* EXERCISE MATERIAL
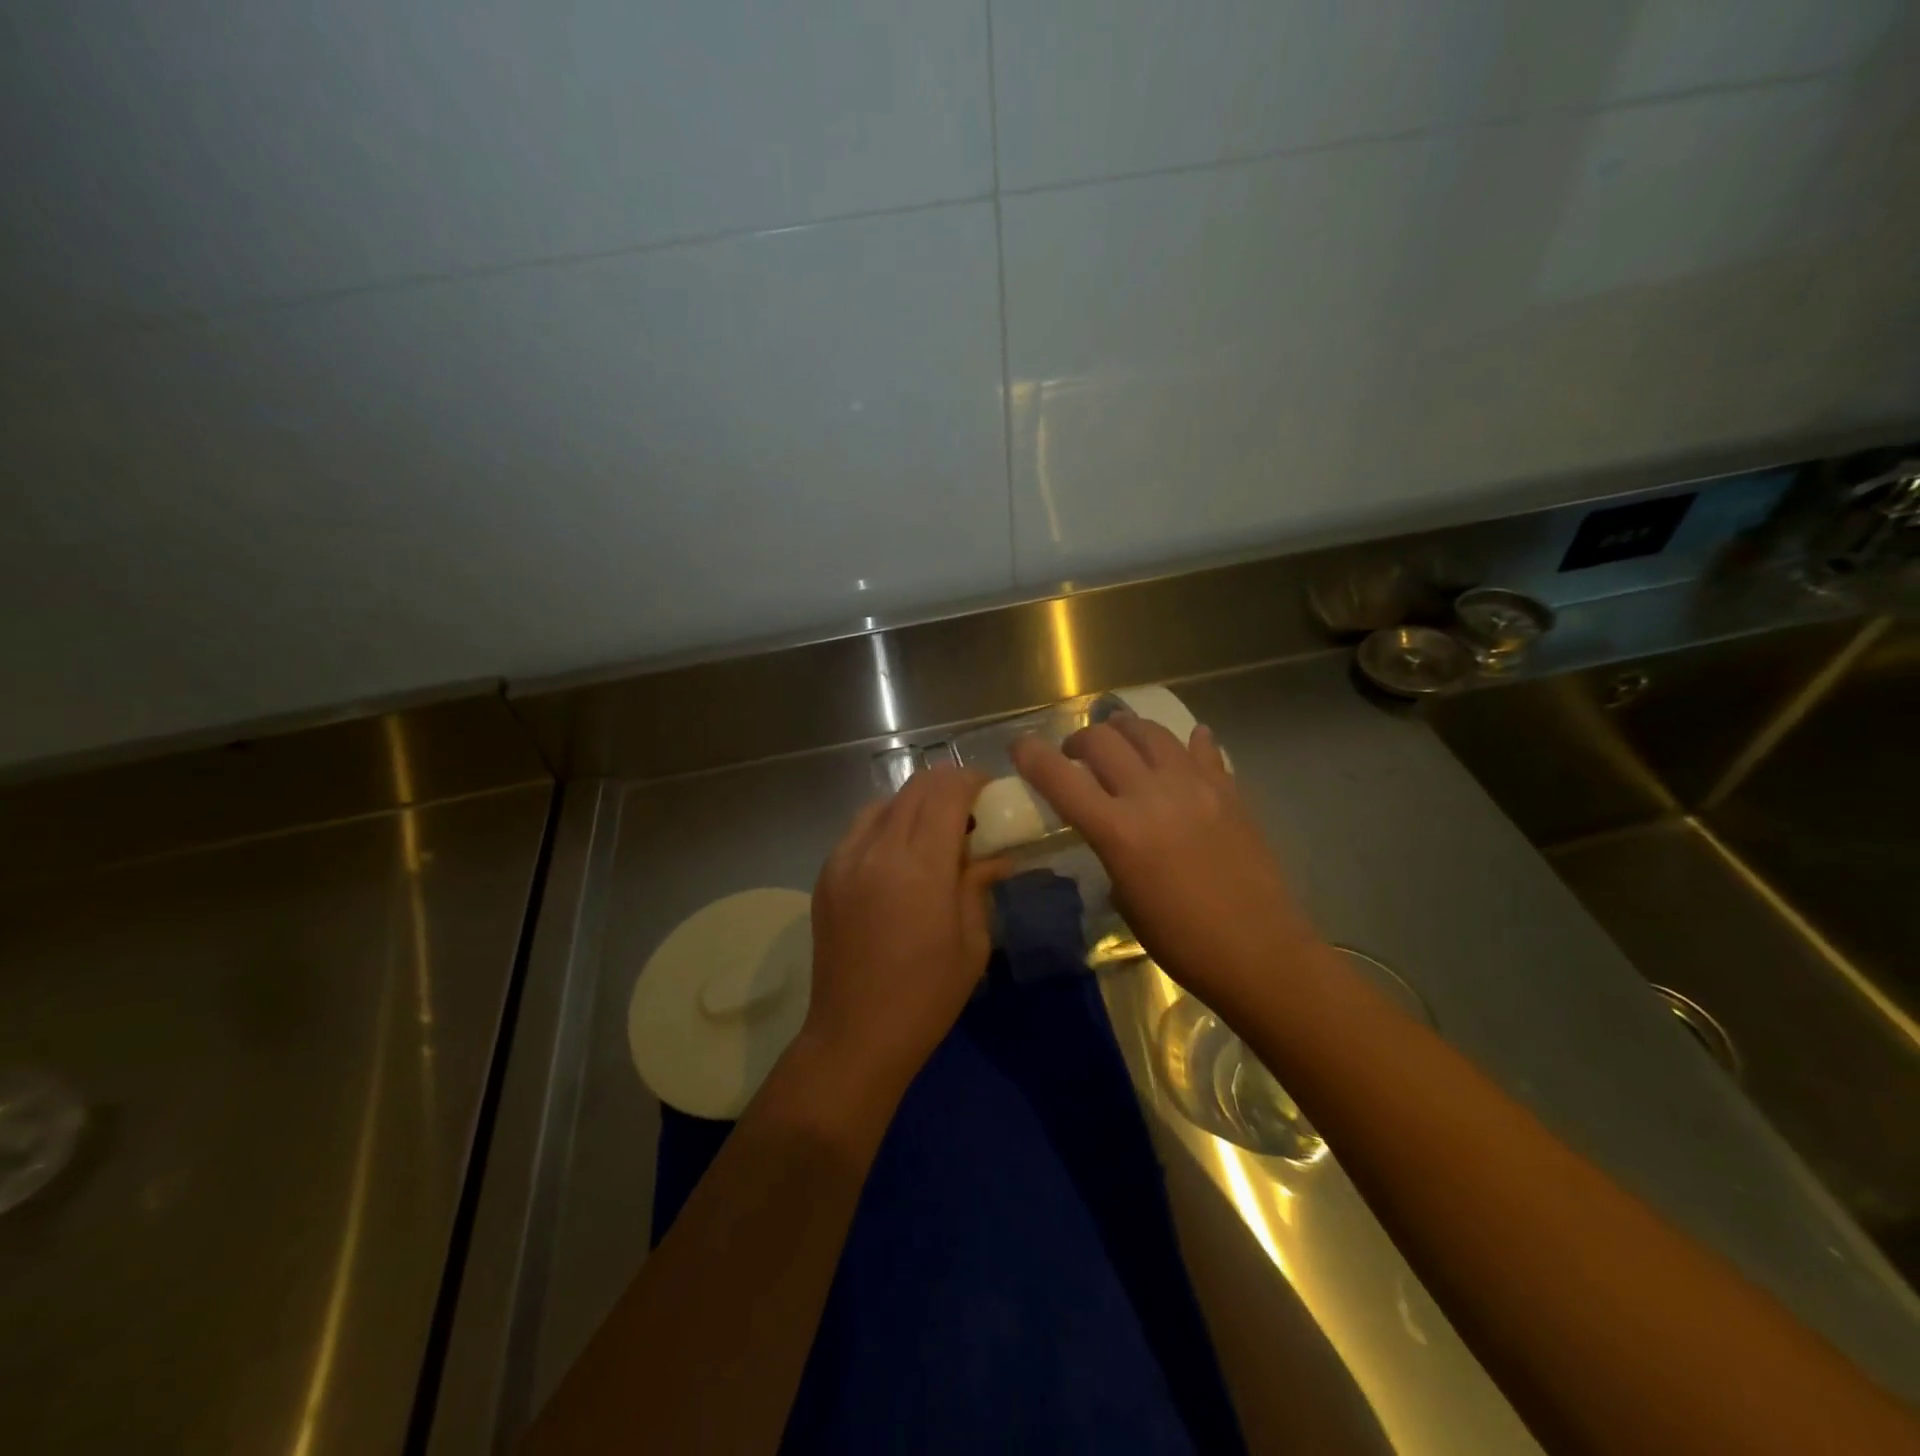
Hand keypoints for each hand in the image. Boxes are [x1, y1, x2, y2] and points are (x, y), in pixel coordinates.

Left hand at [801, 765, 1005, 1101]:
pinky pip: (861, 829)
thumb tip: (997, 855)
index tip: (990, 793)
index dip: (972, 781)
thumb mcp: (972, 941)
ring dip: (915, 805)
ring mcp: (844, 858)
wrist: (855, 1035)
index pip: (946, 790)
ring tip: (934, 834)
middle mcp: (877, 849)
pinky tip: (900, 857)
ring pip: (885, 803)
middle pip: (916, 787)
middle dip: (948, 787)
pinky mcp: (826, 873)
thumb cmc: (927, 996)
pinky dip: (887, 825)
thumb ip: (979, 884)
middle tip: (970, 811)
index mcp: (919, 865)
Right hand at [1012, 714, 1315, 1017]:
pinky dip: (1184, 743)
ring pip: (1150, 731)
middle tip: (1076, 756)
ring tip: (1121, 742)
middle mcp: (1153, 795)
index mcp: (1119, 832)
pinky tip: (1181, 748)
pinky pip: (1202, 748)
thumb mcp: (1125, 899)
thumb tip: (1112, 826)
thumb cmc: (1182, 942)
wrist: (1260, 953)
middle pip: (1103, 740)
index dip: (1031, 756)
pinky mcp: (1230, 789)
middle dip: (1079, 741)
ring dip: (1125, 730)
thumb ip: (1110, 850)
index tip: (1020, 748)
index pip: (1060, 778)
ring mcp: (1196, 786)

* TRY IT
Omitting all pictures, give the preceding listing again exactly.

* SOLUTION FOR THIS PROBLEM
Hand keypoints for each hand in the image. Boxes are [x1, y1, x2, y2] and points are (x, y), in pixel coordinates.

Left hand at [801, 765, 1005, 1101]:
pinky pip: (861, 829)
thumb tip: (997, 855)
index tip: (990, 793)
index dip: (972, 781)
thumb mcp: (972, 941)
ring dip: (915, 805)
ring mcp: (844, 858)
wrist: (855, 1035)
index pip: (946, 790)
ring tip: (934, 834)
middle mcp: (877, 849)
pinky tip: (900, 857)
ring pip: (885, 803)
middle pip: (916, 787)
middle dip: (948, 787)
pinky mcp: (826, 873)
thumb cmc: (927, 996)
pinky dip: (887, 825)
thumb ip: (979, 884)
middle tip: (970, 811)
index mcp: (919, 865)
Right hand at [1012, 714, 1315, 1017]:
pinky dip: (1184, 743)
ring pip: (1150, 731)
middle tip: (1076, 756)
ring tip: (1121, 742)
middle mcp: (1153, 795)
index mcp: (1119, 832)
pinky tip: (1181, 748)
pinky pip: (1202, 748)
thumb mcp: (1125, 899)
thumb tip: (1112, 826)
thumb cmc: (1182, 942)
wrist: (1260, 953)
middle pip: (1103, 740)
index dip: (1031, 756)
pinky mcp: (1230, 789)
middle dip: (1079, 741)
ring dip: (1125, 730)
thumb ip: (1110, 850)
index tip: (1020, 748)
index pip: (1060, 778)
ring mcp: (1196, 786)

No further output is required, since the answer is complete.